In the words of Harvard coach Tim Murphy, it was “a perfect ending to a perfect season.”
For Yale, it was another disappointing loss to end a disappointing season.
One of Yale’s (3-5, 1-6 Ivy) better efforts of the 2001 campaign was not enough to stop the unbeaten Crimson (9-0, 7-0). The loss left the Elis tied with Dartmouth for last place in the league, their worst finish since 1997, when they went winless in conference play. The win gave Harvard its first undefeated, untied season since 1913 and first Ancient Eight crown since 1997.
“We lost to a better team,” said Eli captain Tim Penna ’02, at the same time lamenting his last game in Yale Blue. “For us seniors, we are not going to be able to strap on pads together again.”

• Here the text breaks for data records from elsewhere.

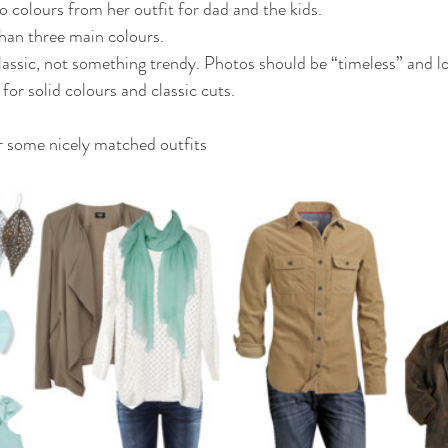
wo colours from her outfit for dad and the kids.
han three main colours.
assic, not something trendy. Photos should be “timeless” and l
for solid colours and classic cuts.
r some nicely matched outfits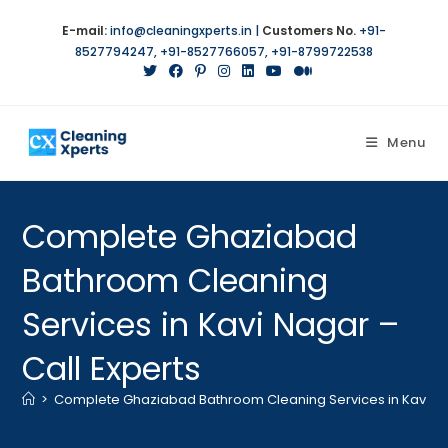
Skip
E-mail:
info@cleaningxperts.in
|
Customers No.
+91-
to
8527794247
,
+91-8527766057
,
+91-8799722538
content
Menu
Complete Ghaziabad
Bathroom Cleaning
Services in Kavi Nagar –
Call Experts
>
Complete Ghaziabad Bathroom Cleaning Services in Kavi Nag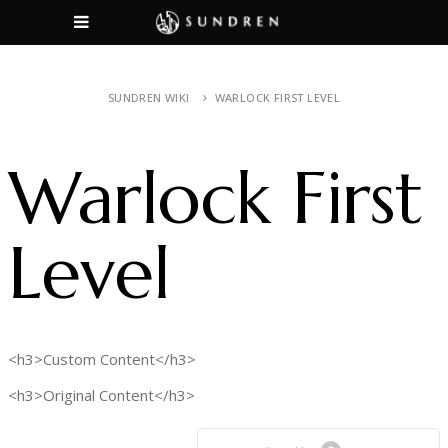
SUNDREN WIKI
WARLOCK FIRST LEVEL
Warlock First
Level
<h3>Custom Content</h3>
<h3>Original Content</h3>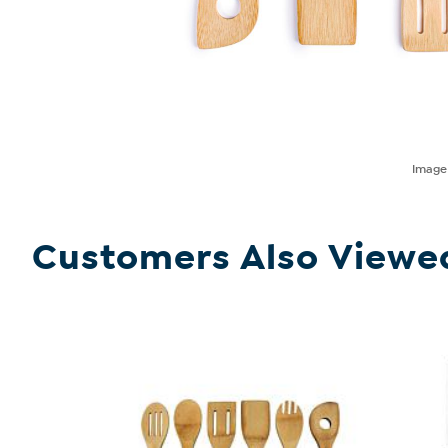
Imag
Customers Also Viewe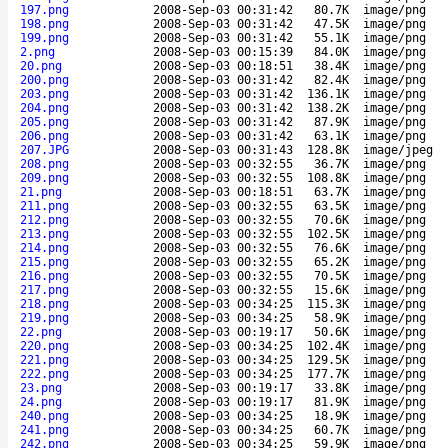
197.png
2008-Sep-03 00:31:42
80.7K
image/png
198.png
2008-Sep-03 00:31:42
47.5K
image/png
199.png
2008-Sep-03 00:31:42
55.1K
image/png
2.png
2008-Sep-03 00:15:39
84.0K
image/png
20.png
2008-Sep-03 00:18:51
38.4K
image/png
200.png
2008-Sep-03 00:31:42
82.4K
image/png
203.png
2008-Sep-03 00:31:42
136.1K
image/png
204.png
2008-Sep-03 00:31:42
138.2K
image/png
205.png
2008-Sep-03 00:31:42
87.9K
image/png
206.png
2008-Sep-03 00:31:42
63.1K
image/png
207.JPG
2008-Sep-03 00:31:43
128.8K
image/jpeg
208.png
2008-Sep-03 00:32:55
36.7K
image/png
209.png
2008-Sep-03 00:32:55
108.8K
image/png
21.png
2008-Sep-03 00:18:51
63.7K
image/png
211.png
2008-Sep-03 00:32:55
63.5K
image/png
212.png
2008-Sep-03 00:32:55
70.6K
image/png
213.png
2008-Sep-03 00:32:55
102.5K
image/png
214.png
2008-Sep-03 00:32:55
76.6K
image/png
215.png
2008-Sep-03 00:32:55
65.2K
image/png
216.png
2008-Sep-03 00:32:55
70.5K
image/png
217.png
2008-Sep-03 00:32:55
15.6K
image/png
218.png
2008-Sep-03 00:34:25
115.3K
image/png
219.png
2008-Sep-03 00:34:25
58.9K
image/png
22.png
2008-Sep-03 00:19:17
50.6K
image/png
220.png
2008-Sep-03 00:34:25
102.4K
image/png
221.png
2008-Sep-03 00:34:25
129.5K
image/png
222.png
2008-Sep-03 00:34:25
177.7K
image/png
23.png
2008-Sep-03 00:19:17
33.8K
image/png
24.png
2008-Sep-03 00:19:17
81.9K
image/png
240.png
2008-Sep-03 00:34:25
18.9K
image/png
241.png
2008-Sep-03 00:34:25
60.7K
image/png
242.png
2008-Sep-03 00:34:25
59.9K
image/png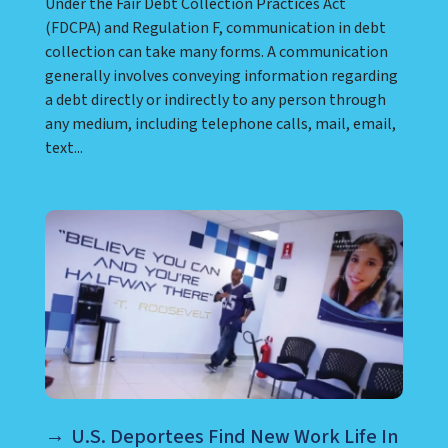
Under the Fair Debt Collection Practices Act
(FDCPA) and Regulation F, communication in debt
collection can take many forms. A communication
generally involves conveying information regarding
a debt directly or indirectly to any person through
any medium, including telephone calls, mail, email,
text...
U.S. Deportees Find New Work Life In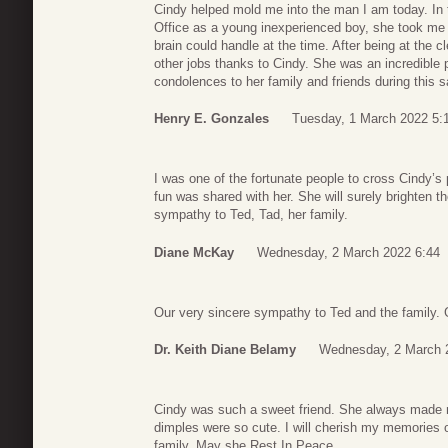
Cindy helped mold me into the man I am today. In t
Office as a young inexperienced boy, she took m
brain could handle at the time. After being at the cl
other jobs thanks to Cindy. She was an incredible
condolences to her family and friends during this sa
Henry E. Gonzales
Tuesday, 1 March 2022 5:
I was one of the fortunate people to cross Cindy’
fun was shared with her. She will surely brighten t
sympathy to Ted, Tad, her family.
Diane McKay
Wednesday, 2 March 2022 6:44
Our very sincere sympathy to Ted and the family. 
Dr. Keith Diane Belamy
Wednesday, 2 March 
Cindy was such a sweet friend. She always made m
dimples were so cute. I will cherish my memories o
family. May she Rest In Peace.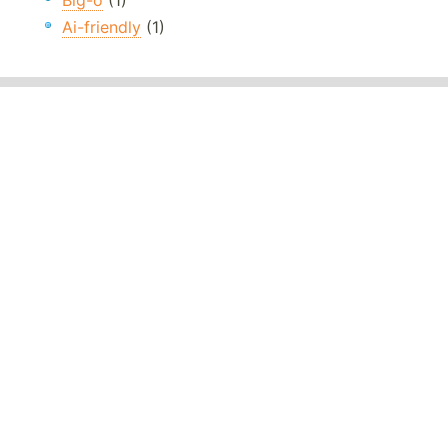
Big-o
(1)
Ai-friendly
(1)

Trailing 22-10 at the half, the Bulldogs received the kickoff to start the third quarter and put together a 73-yard touchdown drive to get back in the game. A 26-yard T.J. Hyland ’02 pass over the middle to Nate Lawrie ’04 and three Hyland rushes for 23 yards got the Elis into scoring position. Jay Schulze ’03 then barreled into the end zone for a touchdown to narrow the deficit to 22-17.

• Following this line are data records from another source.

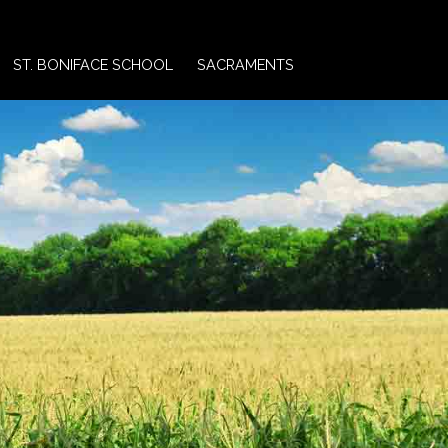
ST. BONIFACE SCHOOL
SACRAMENTS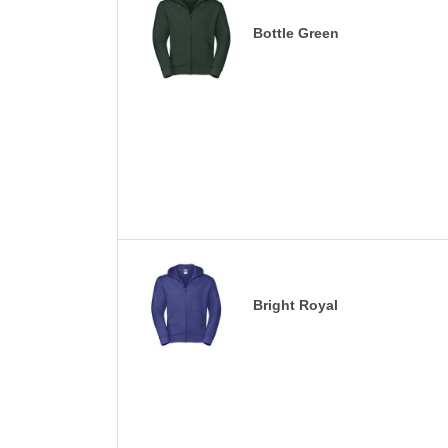
Bottle Green
Bright Royal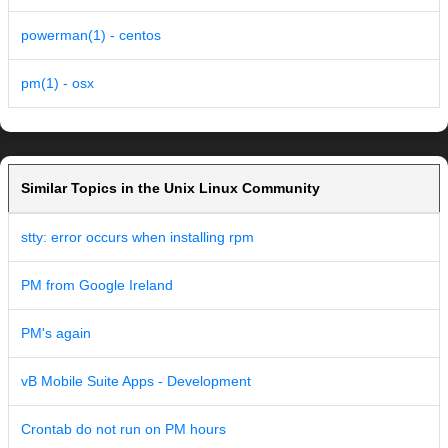
powerman(1) - centos
pm(1) - osx
Similar Topics in the Unix Linux Community
stty: error occurs when installing rpm
PM from Google Ireland
PM's again
vB Mobile Suite Apps - Development
Crontab do not run on PM hours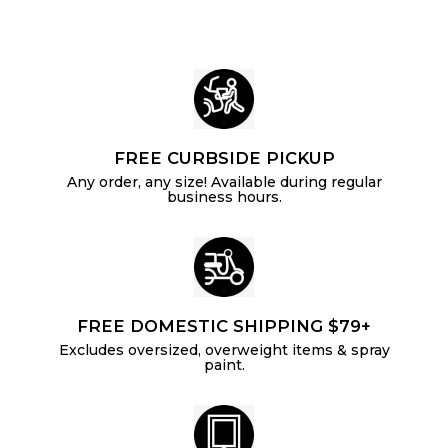
4
i
r
c
p
e
r
i
c
e
FREE CURBSIDE PICKUP
Any order, any size! Available during regular
business hours.
FREE DOMESTIC SHIPPING $79+
Excludes oversized, overweight items & spray
paint.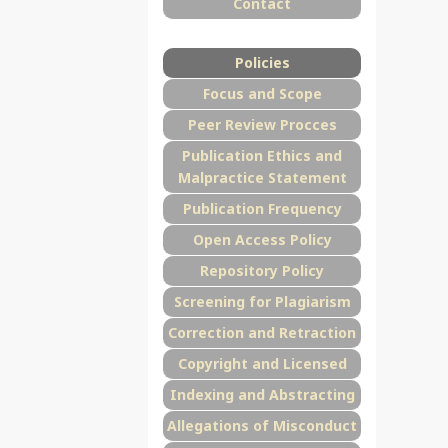
Contact
Policies
Focus and Scope
Peer Review Procces
Publication Ethics and
Malpractice Statement
Publication Frequency
Open Access Policy
Repository Policy
Screening for Plagiarism
Correction and Retraction
Copyright and Licensed
Indexing and Abstracting
Allegations of Misconduct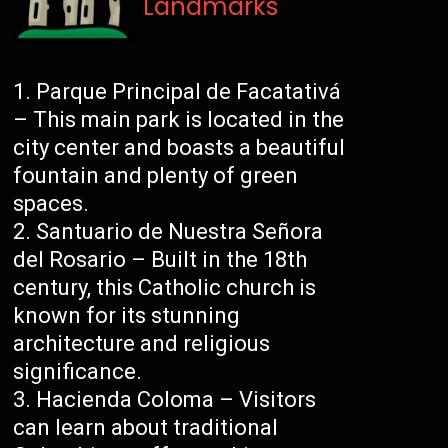
Landmarks
Parque Principal de Facatativá
– This main park is located in the
city center and boasts a beautiful
fountain and plenty of green
spaces.
Santuario de Nuestra Señora
del Rosario – Built in the 18th
century, this Catholic church is
known for its stunning
architecture and religious
significance.
Hacienda Coloma – Visitors
can learn about traditional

Still trailing by 5 points, the Eli defense came up with a seemingly key stop, as Harvard brought on its punt team for the first time of the afternoon with fourth-and-five from the 50-yard line. But the snap went to Crimson linebacker Dante Balestracci who broke up the right side for 6 yards before pitching the ball to punter Adam Kingston. Kingston turned on the jets before the Eli defense finally brought him down at the Yale 8-yard line. Three plays later, Harvard had a touchdown and a 28-17 lead. The two-point conversion failed.
“We did what we thought we had to do,” head coach Jack Siedlecki said. “The big thing was when we got back within a score, they answered.”
The Crimson also answered on the defensive side. On Yale’s ensuing drive, it looked like the Bulldogs were ready to strike back. On first down from the Yale 48-yard line, Hyland ran down the left side to get to the Harvard 42-yard line, but Crimson defender Kyle Sims hit Hyland from behind, jarring the ball loose. Harvard defensive back Willie Alford was there to pounce on the ball and squash another Yale opportunity.
The final blow came midway through the fourth quarter. After the Bulldogs again pulled within 5 with a 15-yard touchdown from Hyland to P.J. Collins ’04, the Crimson responded with nine-play, 75-yard touchdown drive. The Harvard record-setting duo of quarterback Neil Rose and wide receiver Carl Morris hooked up on a 16-yard touchdown with 6:55 to play and gave Harvard a 35-23 lead that put the game out of reach.
“I don’t think it’s really set in,” Harvard defender Andy Fried said after he and his fellow seniors beat Yale for the first time in their four tries to wind up the Crimson’s first perfect campaign in 89 years. “Maybe at our 20-year reunion, we’ll understand it then.”
Hyland completed 24 passes out of 37 attempts for 273 yards and two touchdowns while rushing for 171 yards on 32 carries. Collins caught both of Hyland’s scoring strikes for the first two touchdowns of his career.
Rose finished the day 20 for 36 for 277 yards passing while accounting for all of Harvard’s scoring — four passing touchdowns and one rushing score. Running back Josh Staph gained 100 yards on 20 carries for the Crimson.